▶ [What the task requires] Whenever a line in the entries includes the word "accept", copy that line out.

Document images with source code
::::
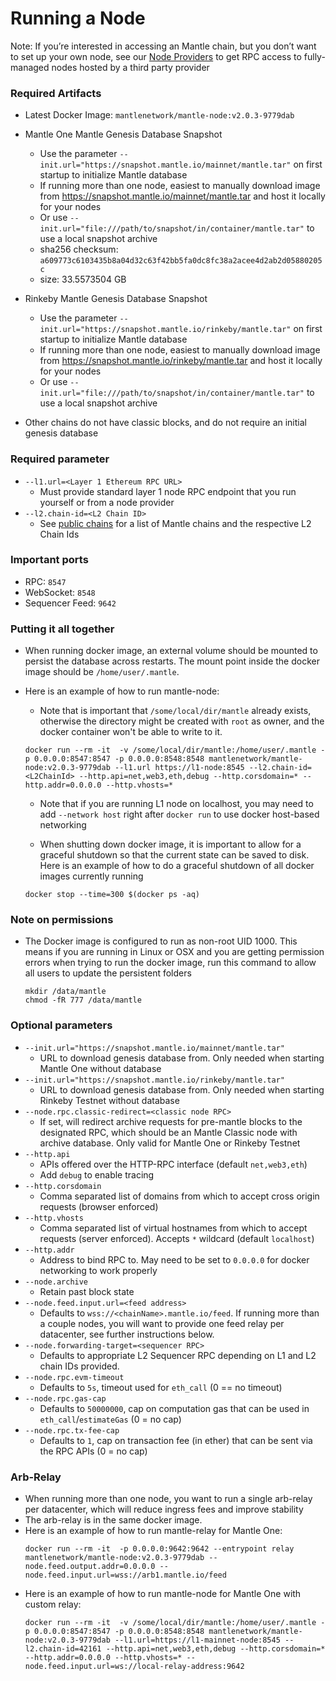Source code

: 
# Running a Node

Note: If you’re interested in accessing an Mantle chain, but you don’t want to set up your own node, see our [Node Providers](./node-providers.md) to get RPC access to fully-managed nodes hosted by a third party provider

### Required Artifacts

- Latest Docker Image: `mantlenetwork/mantle-node:v2.0.3-9779dab`

- Mantle One Mantle Genesis Database Snapshot
  - Use the parameter `--init.url="https://snapshot.mantle.io/mainnet/mantle.tar"` on first startup to initialize Mantle database
  - If running more than one node, easiest to manually download image from https://snapshot.mantle.io/mainnet/mantle.tar and host it locally for your nodes
  - Or use `--init.url="file:///path/to/snapshot/in/container/mantle.tar"` to use a local snapshot archive
  - sha256 checksum: `a609773c6103435b8a04d32c63f42bb5fa0dc8fc38a2acee4d2ab2d05880205c`
  - size: 33.5573504 GB

- Rinkeby Mantle Genesis Database Snapshot
  - Use the parameter `--init.url="https://snapshot.mantle.io/rinkeby/mantle.tar"` on first startup to initialize Mantle database
  - If running more than one node, easiest to manually download image from https://snapshot.mantle.io/rinkeby/mantle.tar and host it locally for your nodes
  - Or use `--init.url="file:///path/to/snapshot/in/container/mantle.tar"` to use a local snapshot archive

- Other chains do not have classic blocks, and do not require an initial genesis database

### Required parameter

- `--l1.url=<Layer 1 Ethereum RPC URL>`
  - Must provide standard layer 1 node RPC endpoint that you run yourself or from a node provider
- `--l2.chain-id=<L2 Chain ID>`
  - See [public chains](../public-chains.md) for a list of Mantle chains and the respective L2 Chain Ids

### Important ports

- RPC: `8547`
- WebSocket: `8548`
- Sequencer Feed: `9642`

### Putting it all together

- When running docker image, an external volume should be mounted to persist the database across restarts. The mount point inside the docker image should be `/home/user/.mantle`.
- Here is an example of how to run mantle-node:

  - Note that is important that `/some/local/dir/mantle` already exists, otherwise the directory might be created with `root` as owner, and the docker container won't be able to write to it.

  ```shell
  docker run --rm -it  -v /some/local/dir/mantle:/home/user/.mantle -p 0.0.0.0:8547:8547 -p 0.0.0.0:8548:8548 mantlenetwork/mantle-node:v2.0.3-9779dab --l1.url https://l1-node:8545 --l2.chain-id=<L2ChainId> --http.api=net,web3,eth,debug --http.corsdomain=* --http.addr=0.0.0.0 --http.vhosts=*
  ```

  - Note that if you are running L1 node on localhost, you may need to add `--network host` right after `docker run` to use docker host-based networking

  - When shutting down docker image, it is important to allow for a graceful shutdown so that the current state can be saved to disk.  Here is an example of how to do a graceful shutdown of all docker images currently running
  ```shell
  docker stop --time=300 $(docker ps -aq)
  ```

### Note on permissions

- The Docker image is configured to run as non-root UID 1000. This means if you are running in Linux or OSX and you are getting permission errors when trying to run the docker image, run this command to allow all users to update the persistent folders
  ```shell
  mkdir /data/mantle
  chmod -fR 777 /data/mantle
  ```

### Optional parameters

- `--init.url="https://snapshot.mantle.io/mainnet/mantle.tar"`
  - URL to download genesis database from. Only needed when starting Mantle One without database
- `--init.url="https://snapshot.mantle.io/rinkeby/mantle.tar"`
  - URL to download genesis database from. Only needed when starting Rinkeby Testnet without database
- `--node.rpc.classic-redirect=<classic node RPC>`
  - If set, will redirect archive requests for pre-mantle blocks to the designated RPC, which should be an Mantle Classic node with archive database. Only valid for Mantle One or Rinkeby Testnet
- `--http.api`
  - APIs offered over the HTTP-RPC interface (default `net,web3,eth`)
  - Add `debug` to enable tracing
- `--http.corsdomain`
  - Comma separated list of domains from which to accept cross origin requests (browser enforced)
- `--http.vhosts`
  - Comma separated list of virtual hostnames from which to accept requests (server enforced). Accepts `*` wildcard (default `localhost`)
- `--http.addr`
  - Address to bind RPC to. May need to be set to `0.0.0.0` for docker networking to work properly
- `--node.archive`
  - Retain past block state
- `--node.feed.input.url=<feed address>`
  - Defaults to `wss://<chainName>.mantle.io/feed`. If running more than a couple nodes, you will want to provide one feed relay per datacenter, see further instructions below.
- `--node.forwarding-target=<sequencer RPC>`
  - Defaults to appropriate L2 Sequencer RPC depending on L1 and L2 chain IDs provided.
- `--node.rpc.evm-timeout`
  - Defaults to `5s`, timeout used for `eth_call` (0 == no timeout)
- `--node.rpc.gas-cap`
  - Defaults to `50000000`, cap on computation gas that can be used in `eth_call`/`estimateGas` (0 = no cap)
- `--node.rpc.tx-fee-cap`
  - Defaults to `1`, cap on transaction fee (in ether) that can be sent via the RPC APIs (0 = no cap)

### Arb-Relay

- When running more than one node, you want to run a single arb-relay per datacenter, which will reduce ingress fees and improve stability
- The arb-relay is in the same docker image.
- Here is an example of how to run mantle-relay for Mantle One:
  ```shell
  docker run --rm -it  -p 0.0.0.0:9642:9642 --entrypoint relay mantlenetwork/mantle-node:v2.0.3-9779dab --node.feed.output.addr=0.0.0.0 --node.feed.input.url=wss://arb1.mantle.io/feed
  ```
- Here is an example of how to run mantle-node for Mantle One with custom relay:
  ```shell
  docker run --rm -it  -v /some/local/dir/mantle:/home/user/.mantle -p 0.0.0.0:8547:8547 -p 0.0.0.0:8548:8548 mantlenetwork/mantle-node:v2.0.3-9779dab --l1.url=https://l1-mainnet-node:8545 --l2.chain-id=42161 --http.api=net,web3,eth,debug --http.corsdomain=* --http.addr=0.0.0.0 --http.vhosts=* --node.feed.input.url=ws://local-relay-address:9642
  ```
::::
▶ [Your solution]
  - Comma separated list of domains from which to accept cross origin requests (browser enforced)
  - Comma separated list of virtual hostnames from which to accept requests (server enforced). Accepts `*` wildcard (default `localhost`)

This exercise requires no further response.